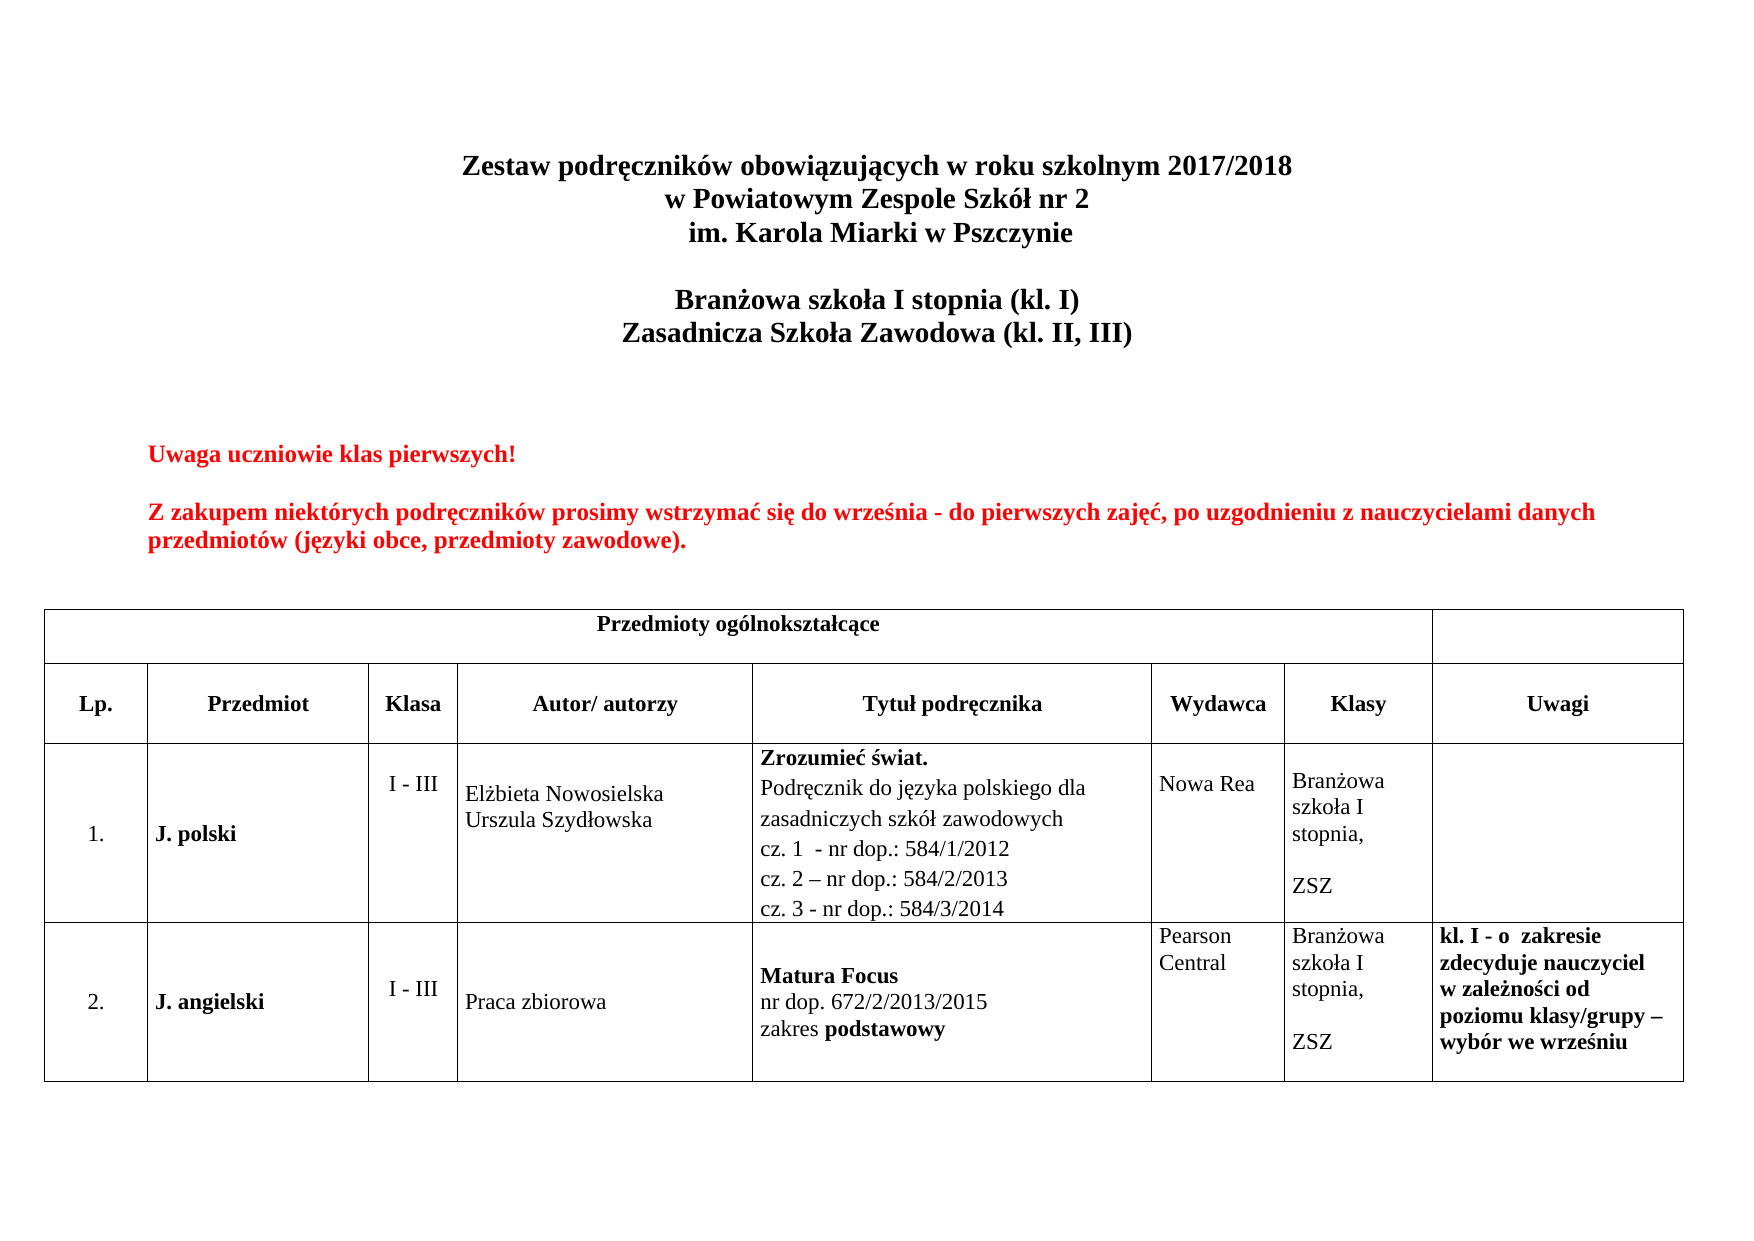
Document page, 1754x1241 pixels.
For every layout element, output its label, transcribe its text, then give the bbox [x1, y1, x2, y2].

table_cell Klasa [369, 664, 457, 743]
table_cell Branżowa szkoła I stopnia, ZSZ [1285, 744, 1432, 922]
table_cell Matura Focus nr dop. 672/2/2013/2015 zakres podstawowy [753, 923, 1151, 1081]
table_cell Wydawca [1152, 664, 1284, 743]
table_cell Tytuł podręcznika [753, 664, 1151, 743]
table_cell Klasy [1285, 664, 1432, 743]
table_cell Lp. [45, 664, 147, 743]
table_header Przedmioty ogólnokształcące [45, 610, 1432, 663]
text Z zakupem niektórych podręczników prosimy wstrzymać się do września - do pierwszych zajęć, po uzgodnieniu z nauczycielami danych przedmiotów (języki obce, przedmioty zawodowe). [148, 497, 1606, 554]
table_cell I - III [369, 744, 457, 922]
text Zestaw podręczników obowiązujących w roku szkolnym 2017/2018 [148, 148, 1606, 181]
text w Powiatowym Zespole Szkół nr 2 [148, 181, 1606, 215]
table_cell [1285, 923, 1432, 1081]
table_cell Zrozumieć świat. Podręcznik do języka polskiego dla zasadniczych szkół zawodowych cz. 1 - nr dop.: 584/1/2012 cz. 2 – nr dop.: 584/2/2013 cz. 3 - nr dop.: 584/3/2014 [753, 744, 1151, 922]
table_cell kl. I - o zakresie zdecyduje nauczyciel w zależności od poziomu klasy/grupy – wybór we wrześniu [1433, 923, 1683, 1081]
table_cell Uwagi [1433, 664, 1683, 743]
table_cell Pearson Central [1152, 923, 1284, 1081]
table_cell [1433, 744, 1683, 922]
table_cell I - III [369, 923, 457, 1081]
table_header [1433, 610, 1683, 663]
text Zasadnicza Szkoła Zawodowa (kl. II, III) [148, 315, 1606, 349]
table_cell Praca zbiorowa [458, 923, 752, 1081]
text Uwaga uczniowie klas pierwszych! [148, 439, 1606, 468]
table_cell Nowa Rea [1152, 744, 1284, 922]
table_cell J. polski [148, 744, 368, 922]
text im. Karola Miarki w Pszczynie [148, 215, 1606, 248]
table_cell Elżbieta Nowosielska Urszula Szydłowska [458, 744, 752, 922]
table_cell 2. [45, 923, 147, 1081]
table_cell Autor/ autorzy [458, 664, 752, 743]
table_cell Przedmiot [148, 664, 368, 743]
table_cell 1. [45, 744, 147, 922]
table_cell J. angielski [148, 923, 368, 1081]
text Branżowa szkoła I stopnia (kl. I) [148, 248, 1606, 315]
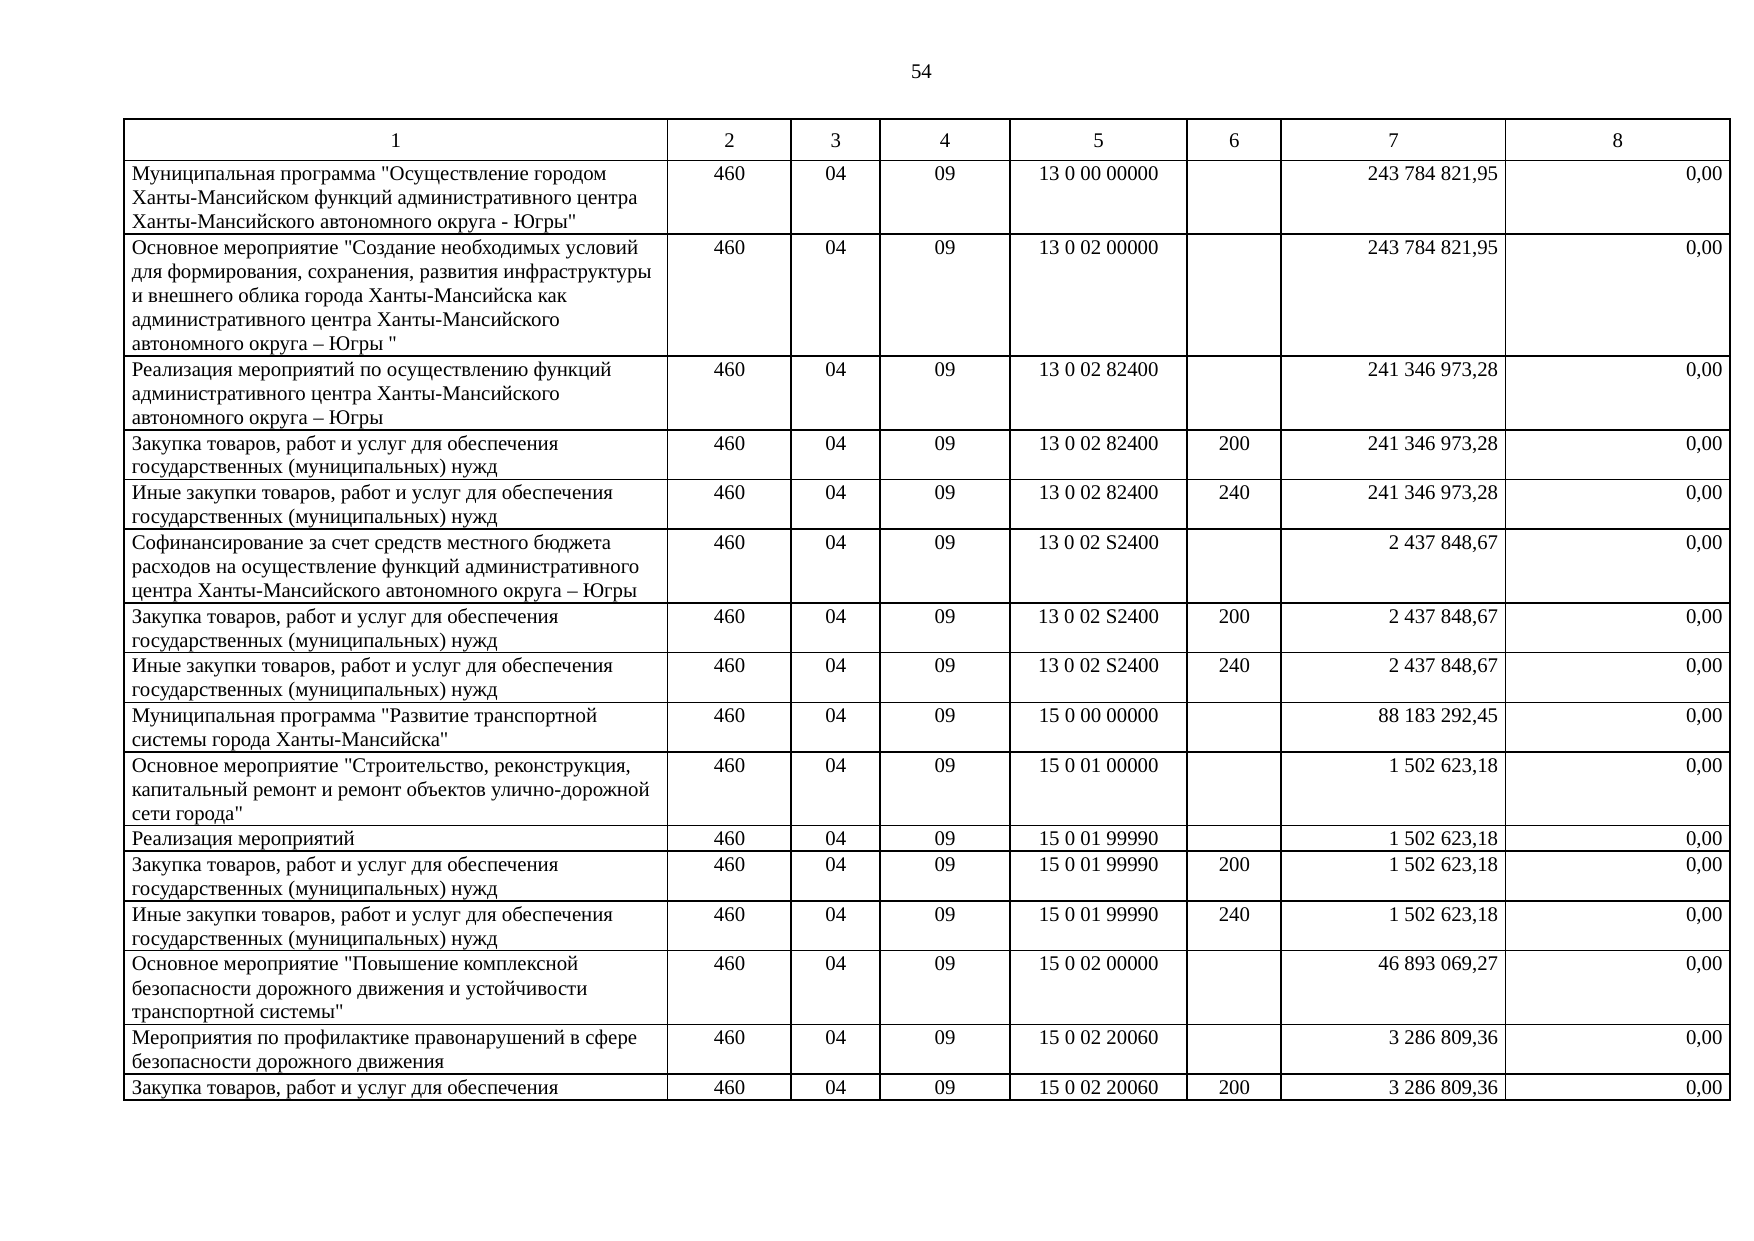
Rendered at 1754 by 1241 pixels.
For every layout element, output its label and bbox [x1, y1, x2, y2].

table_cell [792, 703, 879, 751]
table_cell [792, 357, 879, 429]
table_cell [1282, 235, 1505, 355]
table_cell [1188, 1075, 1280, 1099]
^^^^^^^^^^^^^^^^
Nothing but the lines from the one holding "table_cell [792, 357, 879, 429]" through the last line of the data may be output, and each must match exactly.

> **Solution to the exercise**
table_cell [792, 357, 879, 429]
table_cell [1282, 235, 1505, 355]
table_cell [1188, 1075, 1280, 1099]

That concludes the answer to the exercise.